◆ Task goal
Take each line of the listing that has the string "comment" and report it.

◆ Data below
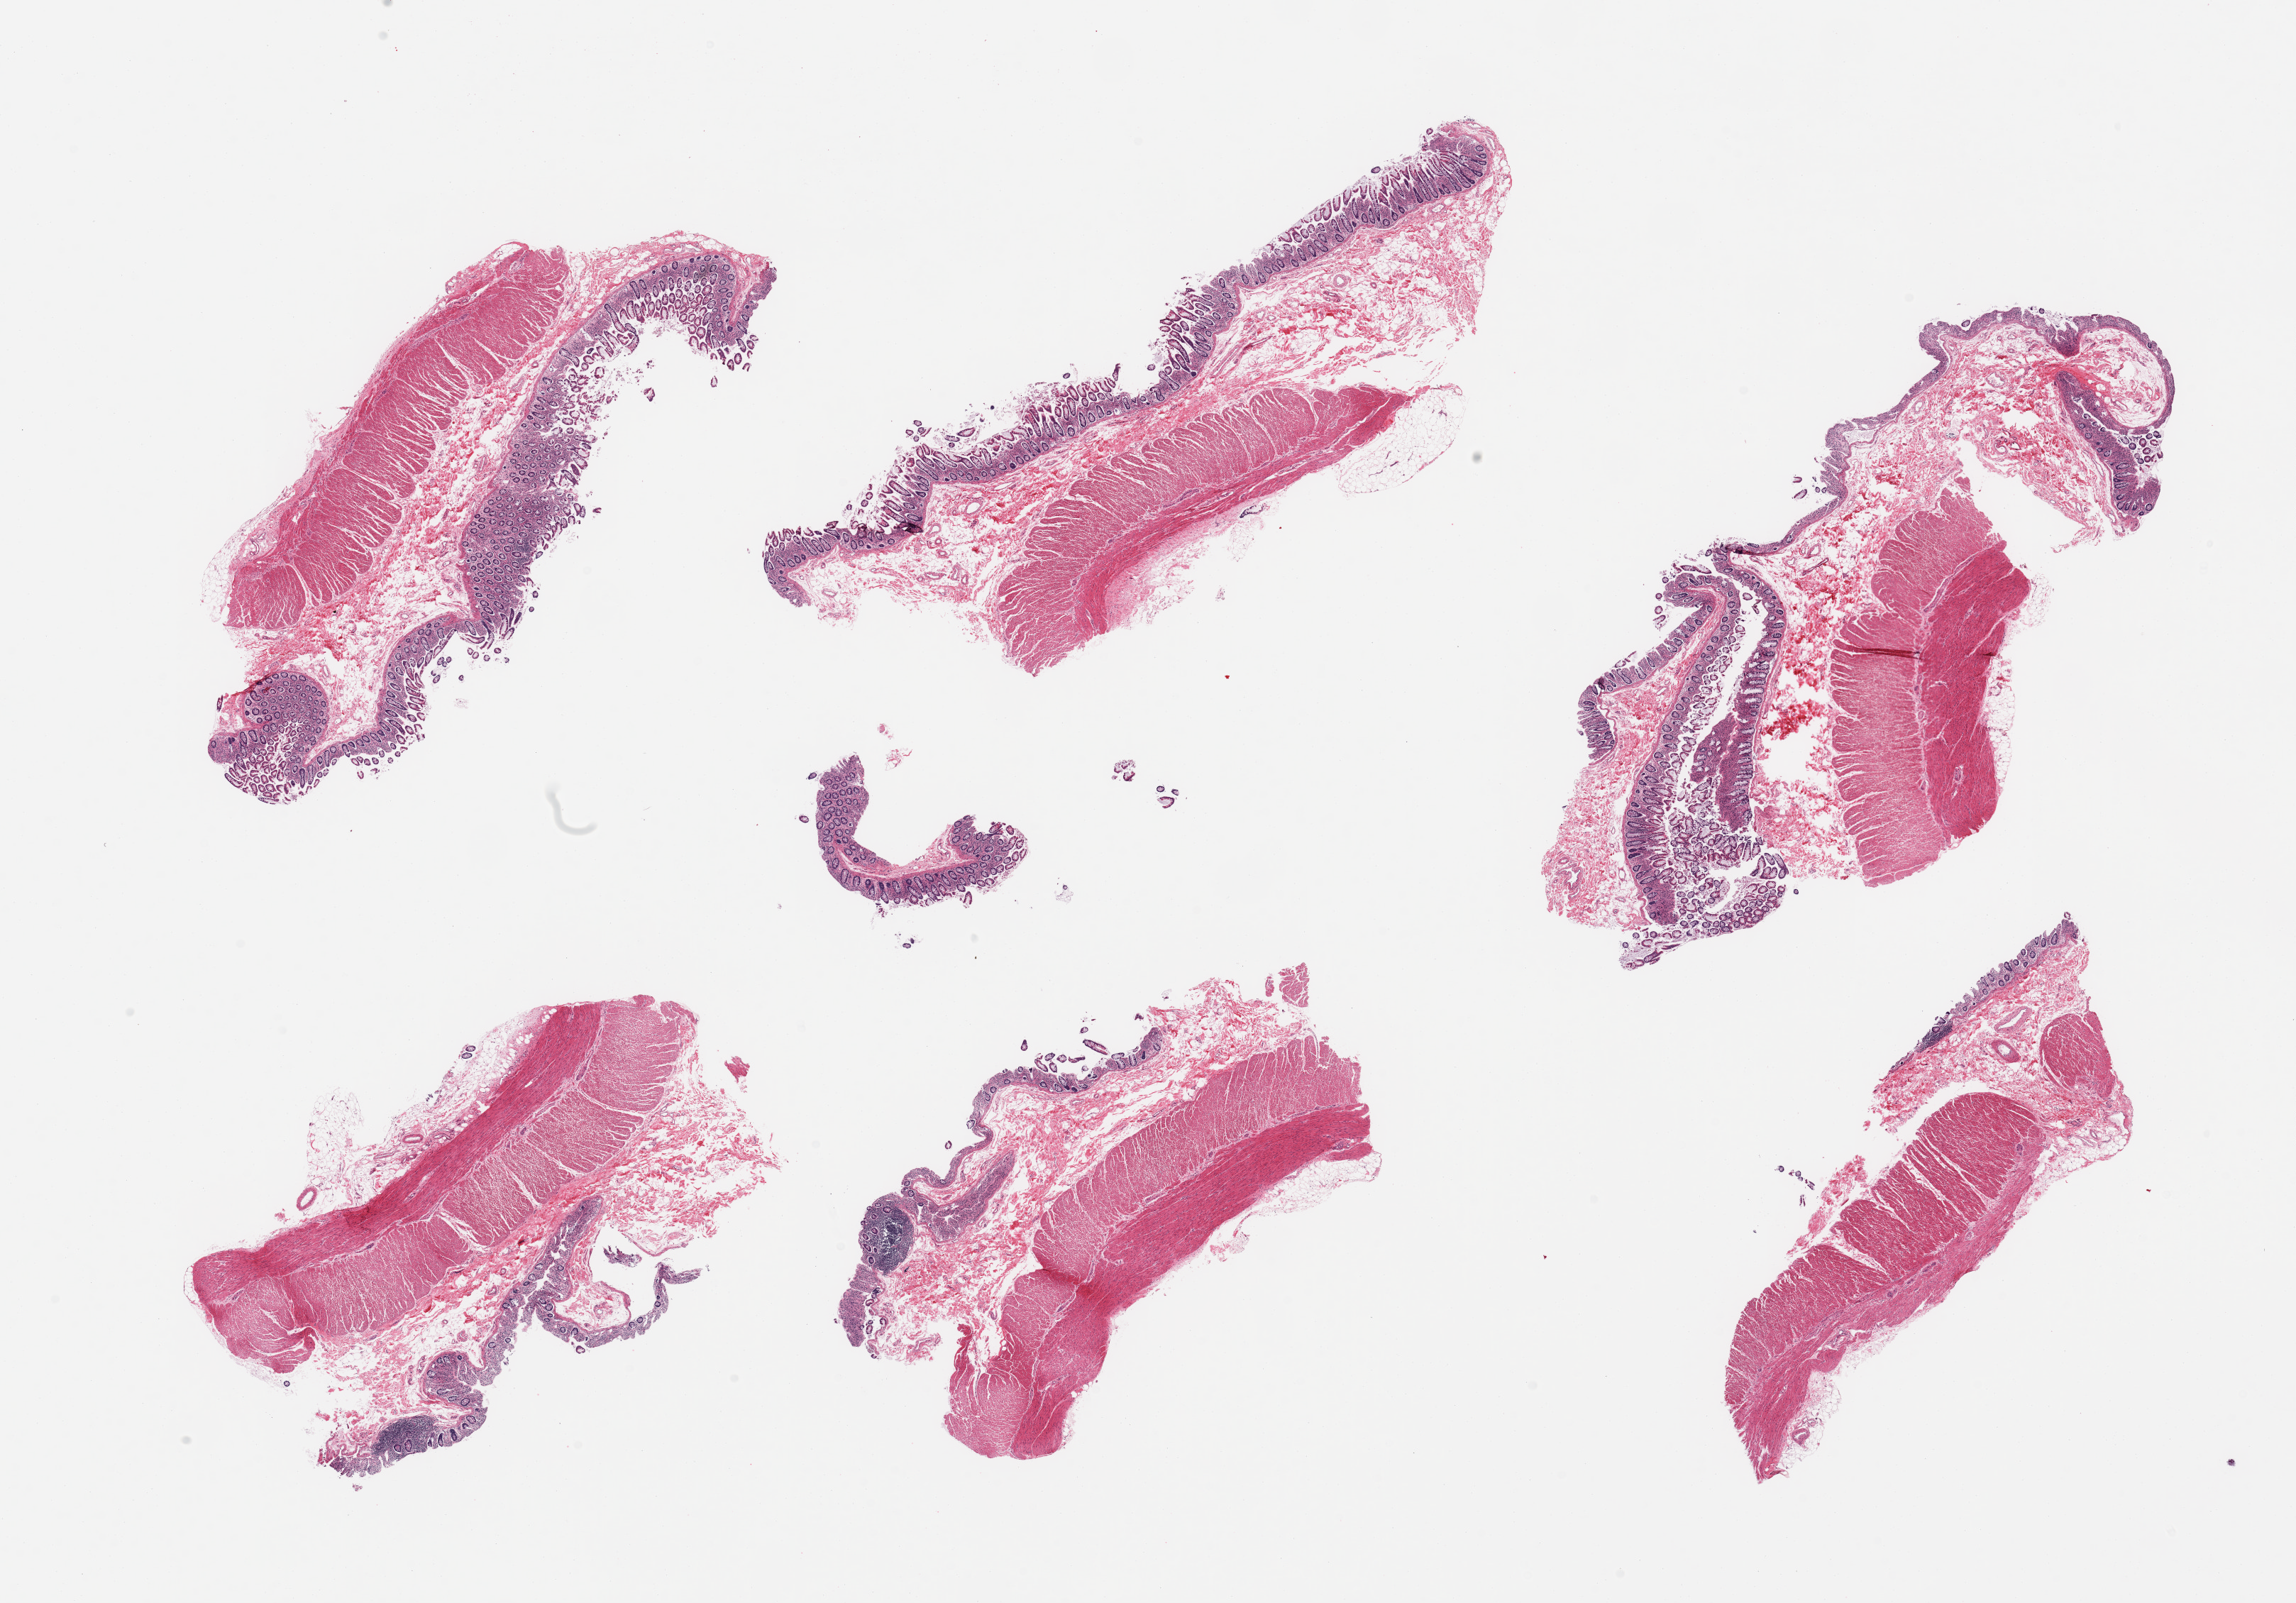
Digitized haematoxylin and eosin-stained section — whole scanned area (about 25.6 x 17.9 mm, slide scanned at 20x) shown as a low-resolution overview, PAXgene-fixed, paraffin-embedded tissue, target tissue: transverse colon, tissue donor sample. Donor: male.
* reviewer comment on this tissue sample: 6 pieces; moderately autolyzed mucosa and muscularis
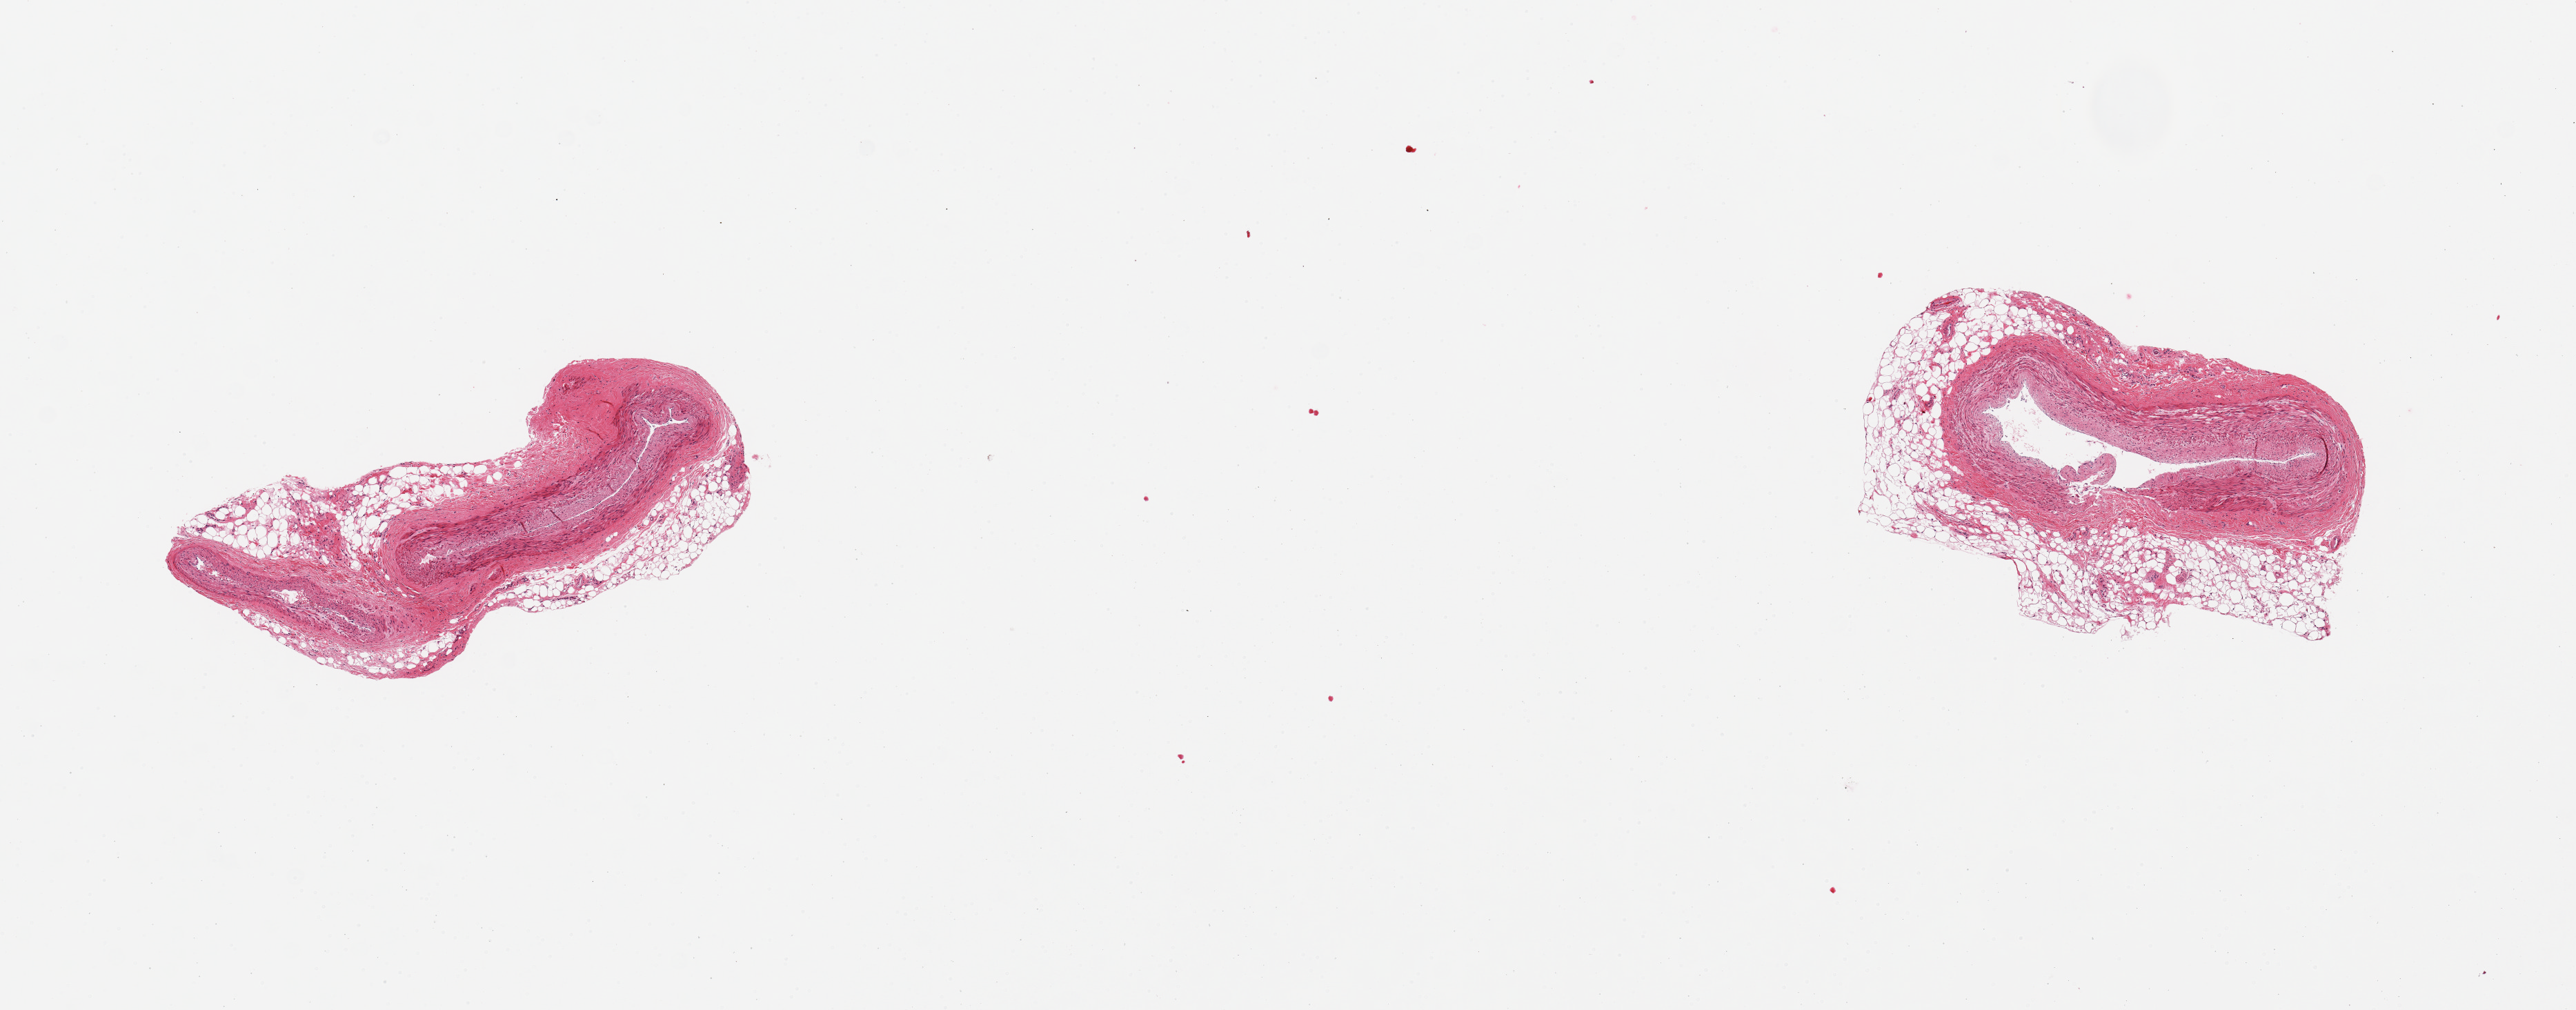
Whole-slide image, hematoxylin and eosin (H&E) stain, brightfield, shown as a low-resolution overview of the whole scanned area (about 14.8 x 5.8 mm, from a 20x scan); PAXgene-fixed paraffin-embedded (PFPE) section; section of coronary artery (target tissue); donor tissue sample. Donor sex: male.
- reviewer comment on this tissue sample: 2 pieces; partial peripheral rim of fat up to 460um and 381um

◆ Completed exercise
* reviewer comment on this tissue sample: 6 pieces; moderately autolyzed mucosa and muscularis
- reviewer comment on this tissue sample: 2 pieces; partial peripheral rim of fat up to 460um and 381um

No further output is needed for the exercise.